I have recently (less then two months ago) left my job (a decision my wife agreed with at the time) and things have gone downhill fast. It may be because I'm now home everyday (used to travel 75% of time - turned down relocation package as my wife wouldn't move) or it may be that my wife is now feeling that she can run the show as she's now bringing in the money. In any case, we've put away for this type of situation so we don't need the income and I'm actually enjoying some time off after 20 years of work but she wants me to find something fast so we don't spend our savings. At the same time, she's already on her next goal - second child. Even with all the fighting and my statement that I"m not sure that I want us to have another child, she still pushes to go back to the fertility doctor.

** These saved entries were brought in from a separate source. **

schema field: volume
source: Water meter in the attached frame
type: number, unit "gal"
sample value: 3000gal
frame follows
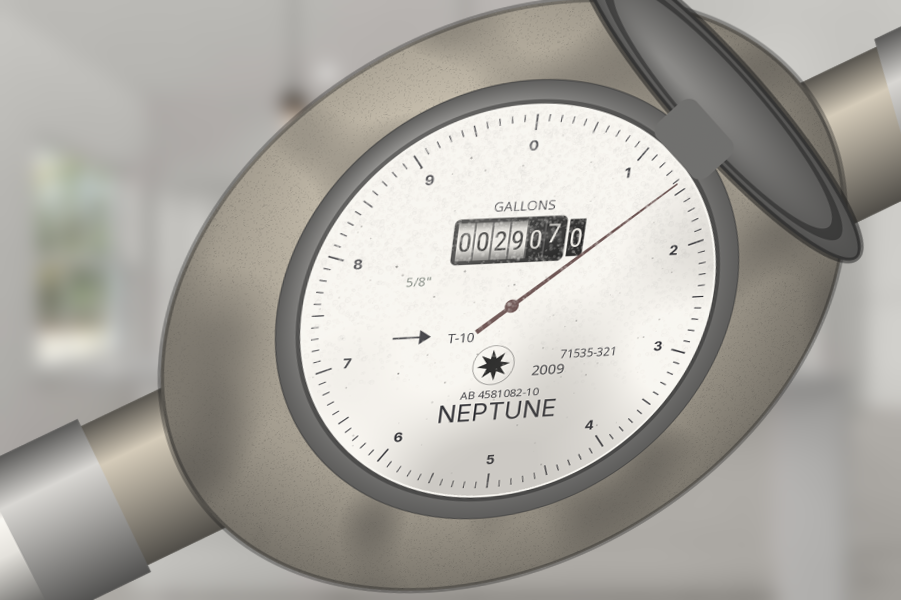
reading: 29071.4gal
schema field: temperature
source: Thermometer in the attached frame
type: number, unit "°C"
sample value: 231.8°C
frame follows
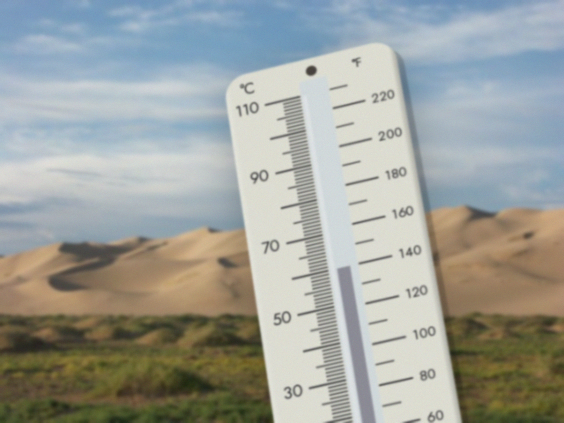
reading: 60°C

Which brings us to another topic, sex is almost gone from our marriage. Before we agreed to try to get pregnant, we had what I think was an average sex life. Maybe a little too routine but... when she didn't get pregnant, sex became a serious issue with testing and timing and such. When she had to go to the fertility doctor, it stopped. She didn't want to do anything when she was in the program nor when she got pregnant. Two rounds (one miscarriage, one birth) took 2 1/2 years and after the birth she wasn't interested for months. It never got back on track after this. Either our fighting or my traveling keep us apart and we seemed to go weeks or months between. As I've said, I've always been faithful, but our fighting really crushes any desire to be intimate with her and my lack of interest just causes more fighting.

We have talked about counseling before but each time we don't follow through and get caught up in our busy schedules. My wife is also the type who "forgets" our arguments while I don't and they build on each other. So she doesn't understand why I'm still mad a day later after an unresolved fight.

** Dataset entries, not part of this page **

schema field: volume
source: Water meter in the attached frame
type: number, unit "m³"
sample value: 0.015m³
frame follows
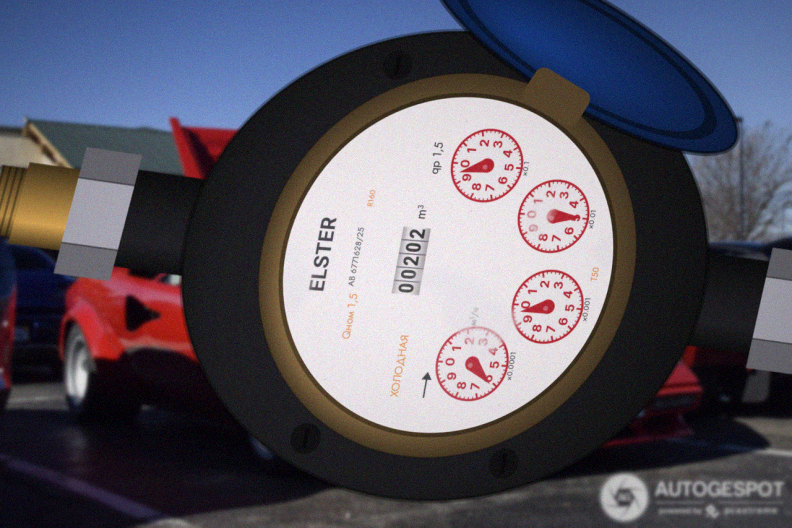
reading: 201.9496m³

I feel that we're heading down a path to separation. I've already moved out of our bedroom and into my home office room and I've been looking into a divorce but I'm not sure I'm ready to make that move. I'm not happy where we are today but I don't see it getting better any time soon. I need to make a decision on "us" before I can answer her request for another child. I'm just not sure what the answer is going to be.


----------



## draconis (Oct 3, 2007)

Before you think of divorce, give it one last try. Get counsiling, find conflict resolution when fighting or better yet, a way to communicate with each other in a way that you do not fight. You never want to regret leaving a marriage if it could have been what you dreamed of. You have time off, work on your marriage.

draconis


----------



## TGolbus (Nov 3, 2008)

I am sorry to hear about your situation....
I commend you on your decision to starting asking the questions how to improve your marriage. I agree with Draconis that getting some non biased input would be a good idea. I also commend you on making tough decisions regarding your career. 
What do you think your wife’s feelings are? Has she thought you have been a partner? It might be tough for her to be a working mom/wife and to have you make 2x-3x her salary (self worth angle). What do you think she would say about your efforts to be a good husband (meeting her emotional needs), and being a good father?
How is your alignment between the 2 of you. It looks like you aren’t on the same page about a second kid. Are you aligned on family priorities? What each other wants? Spiritually? 
Busy schedules interrupting counseling just means that it isn’t one of the important items in your life. 
Why did you move out of your bed room? Did your wife kick you out? Was she part of the discussion/decision that you in another bed room would be the best for right now?
The more info that you are able to share the better the picture will be.


----------



## kalina (Oct 19, 2008)

draconis said:


> Before you think of divorce, give it one last try. Get counsiling, find conflict resolution when fighting or better yet, a way to communicate with each other in a way that you do not fight. You never want to regret leaving a marriage if it could have been what you dreamed of. You have time off, work on your marriage.
> 
> draconis



:iagree:The only other thing I can add to this is do not start having another child until your marriage is back on track, that isn't going to make things better between the two of you.

Kalina


----------



## DarkHouse (Nov 17, 2008)

First thank you for the replies. It actually felt good to post the original message and kinda get this out of my head for once.

We're looking at a counselor now. We never even started before. As I said, my wife tends to "forget" our fights pretty quickly. She's finally realizing that we need help for long term happiness.

As for the priorities and the working Mom questions. I would say that our priorities are definately out of alignment but that is more my fault in over the years of letting her push her ideas first. I needed to ask for equal support a long time ago and it's hard now to change directions.

As for the working mom, I have a real issue with that one as my wife hired a nanny five days a week and my mother comes to help during her really business work times. Still my wife complains about how much she works but she doesn't get going that early in the morning. (get to office a 9:30-10am). This is opposite of my work schedule of 6am flights and multiday trips. I was also "on call" almost 24hrs a day.

On the self worth question, I guess that is true that the difference in salary would be an issue but on the flip side we've made changes to support her career choices that have limited my own options. 

Wow, I'm complaining a lot here. There are so many little things that have been eating at me on this for so long. Hopefully counciling will help.


----------



## aleeyah_0122 (Nov 19, 2008)

My husband and I did are not anymore talking for 2 weeks now and we haven't deep intimacy for more than a month. I am considering annulment since he is not answering his call. We are heading to separation what is not clear is our situation. He doesn't want to talk...He lives with his mom and I live with my mother as well...far from each other...

God he doesn't love me anymore...He love his mom more than anything else...that hurts badly... we will separate soon...


----------